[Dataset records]
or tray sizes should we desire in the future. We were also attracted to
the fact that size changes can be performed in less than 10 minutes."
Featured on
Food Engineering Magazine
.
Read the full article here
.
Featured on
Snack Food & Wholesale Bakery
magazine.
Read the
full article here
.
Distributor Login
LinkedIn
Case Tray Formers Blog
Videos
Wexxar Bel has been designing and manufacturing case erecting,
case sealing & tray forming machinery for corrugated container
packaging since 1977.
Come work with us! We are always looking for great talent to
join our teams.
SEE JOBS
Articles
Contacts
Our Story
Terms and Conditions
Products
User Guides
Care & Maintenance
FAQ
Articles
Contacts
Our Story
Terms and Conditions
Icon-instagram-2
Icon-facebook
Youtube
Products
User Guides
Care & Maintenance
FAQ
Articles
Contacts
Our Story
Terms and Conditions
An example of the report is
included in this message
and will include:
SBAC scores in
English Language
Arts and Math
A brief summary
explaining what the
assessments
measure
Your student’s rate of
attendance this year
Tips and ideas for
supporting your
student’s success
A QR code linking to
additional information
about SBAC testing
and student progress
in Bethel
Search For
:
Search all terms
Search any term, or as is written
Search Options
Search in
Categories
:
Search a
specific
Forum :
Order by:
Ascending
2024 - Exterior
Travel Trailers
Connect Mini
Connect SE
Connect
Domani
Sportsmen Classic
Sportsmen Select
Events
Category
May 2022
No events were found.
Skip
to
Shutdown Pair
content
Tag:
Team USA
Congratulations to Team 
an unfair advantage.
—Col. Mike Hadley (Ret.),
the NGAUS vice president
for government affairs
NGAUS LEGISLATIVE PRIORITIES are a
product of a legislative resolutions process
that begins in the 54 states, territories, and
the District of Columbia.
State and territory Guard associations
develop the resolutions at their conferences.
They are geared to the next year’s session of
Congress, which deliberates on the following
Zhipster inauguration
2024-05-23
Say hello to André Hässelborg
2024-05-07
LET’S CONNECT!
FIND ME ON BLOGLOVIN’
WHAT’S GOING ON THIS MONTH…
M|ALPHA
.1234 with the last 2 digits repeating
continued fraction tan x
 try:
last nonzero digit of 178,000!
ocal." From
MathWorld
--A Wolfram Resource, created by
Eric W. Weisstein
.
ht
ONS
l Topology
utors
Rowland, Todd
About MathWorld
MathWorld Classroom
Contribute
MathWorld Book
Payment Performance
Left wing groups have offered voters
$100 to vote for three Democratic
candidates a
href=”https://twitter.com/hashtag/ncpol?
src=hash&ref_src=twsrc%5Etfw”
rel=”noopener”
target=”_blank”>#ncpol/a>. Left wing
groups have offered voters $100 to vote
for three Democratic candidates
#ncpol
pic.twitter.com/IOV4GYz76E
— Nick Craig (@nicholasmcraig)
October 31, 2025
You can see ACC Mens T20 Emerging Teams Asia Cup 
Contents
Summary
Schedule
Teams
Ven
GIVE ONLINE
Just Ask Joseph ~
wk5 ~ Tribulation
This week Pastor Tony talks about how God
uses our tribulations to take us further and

» WORK REQUEST:
Print the data in full. Match it exactly.

» RESPONSE:
or tray sizes should we desire in the future. We were also attracted to
the fact that size changes can be performed in less than 10 minutes."
Featured on
Food Engineering Magazine
.
Read the full article here
.
Featured on
Snack Food & Wholesale Bakery
magazine.
Read the
full article here
.
Distributor Login
LinkedIn
Case Tray Formers Blog
Videos
Wexxar Bel has been designing and manufacturing case erecting,
case sealing & tray forming machinery for corrugated container
packaging since 1977.
Come work with us! We are always looking for great talent to
join our teams.
SEE JOBS
Articles
Contacts
Our Story
Terms and Conditions
Products
User Guides
Care & Maintenance
FAQ
Articles
Contacts
Our Story
Terms and Conditions
Icon-instagram-2
Icon-facebook
Youtube
Products
User Guides
Care & Maintenance
FAQ
Articles
Contacts
Our Story
Terms and Conditions
An example of the report is
included in this message
and will include:
SBAC scores in
English Language
Arts and Math
A brief summary
explaining what the
assessments
measure
Your student’s rate of
attendance this year
Tips and ideas for
supporting your
student’s success
A QR code linking to
additional information
about SBAC testing
and student progress
in Bethel
Search For
:
Search all terms
Search any term, or as is written
Search Options
Search in
Categories
:
Search a
specific
Forum :
Order by:
Ascending
2024 - Exterior
Travel Trailers
Connect Mini
Connect SE
Connect
Domani
Sportsmen Classic
Sportsmen Select
Events
Category
May 2022
No events were found.
Skip
to
Shutdown Pair
content
Tag:
Team USA
Congratulations to Team 
an unfair advantage.
—Col. Mike Hadley (Ret.),
the NGAUS vice president
for government affairs
NGAUS LEGISLATIVE PRIORITIES are a
product of a legislative resolutions process
that begins in the 54 states, territories, and
the District of Columbia.
State and territory Guard associations
develop the resolutions at their conferences.
They are geared to the next year’s session of
Congress, which deliberates on the following
Zhipster inauguration
2024-05-23
Say hello to André Hässelborg
2024-05-07
LET’S CONNECT!
FIND ME ON BLOGLOVIN’
WHAT’S GOING ON THIS MONTH…
M|ALPHA
.1234 with the last 2 digits repeating
continued fraction tan x
 try:
last nonzero digit of 178,000!
ocal." From
MathWorld
--A Wolfram Resource, created by
Eric W. Weisstein
.
ht
ONS
l Topology
utors
Rowland, Todd
About MathWorld
MathWorld Classroom
Contribute
MathWorld Book
Payment Performance
Left wing groups have offered voters
$100 to vote for three Democratic
candidates a
href=”https://twitter.com/hashtag/ncpol?
src=hash&ref_src=twsrc%5Etfw”
rel=”noopener”
target=”_blank”>#ncpol/a>. Left wing
groups have offered voters $100 to vote
for three Democratic candidates
#ncpol
pic.twitter.com/IOV4GYz76E
— Nick Craig (@nicholasmcraig)
October 31, 2025
You can see ACC Mens T20 Emerging Teams Asia Cup 
Contents
Summary
Schedule
Teams
Ven
GIVE ONLINE
Just Ask Joseph ~
wk5 ~ Tribulation
This week Pastor Tony talks about how God
uses our tribulations to take us further and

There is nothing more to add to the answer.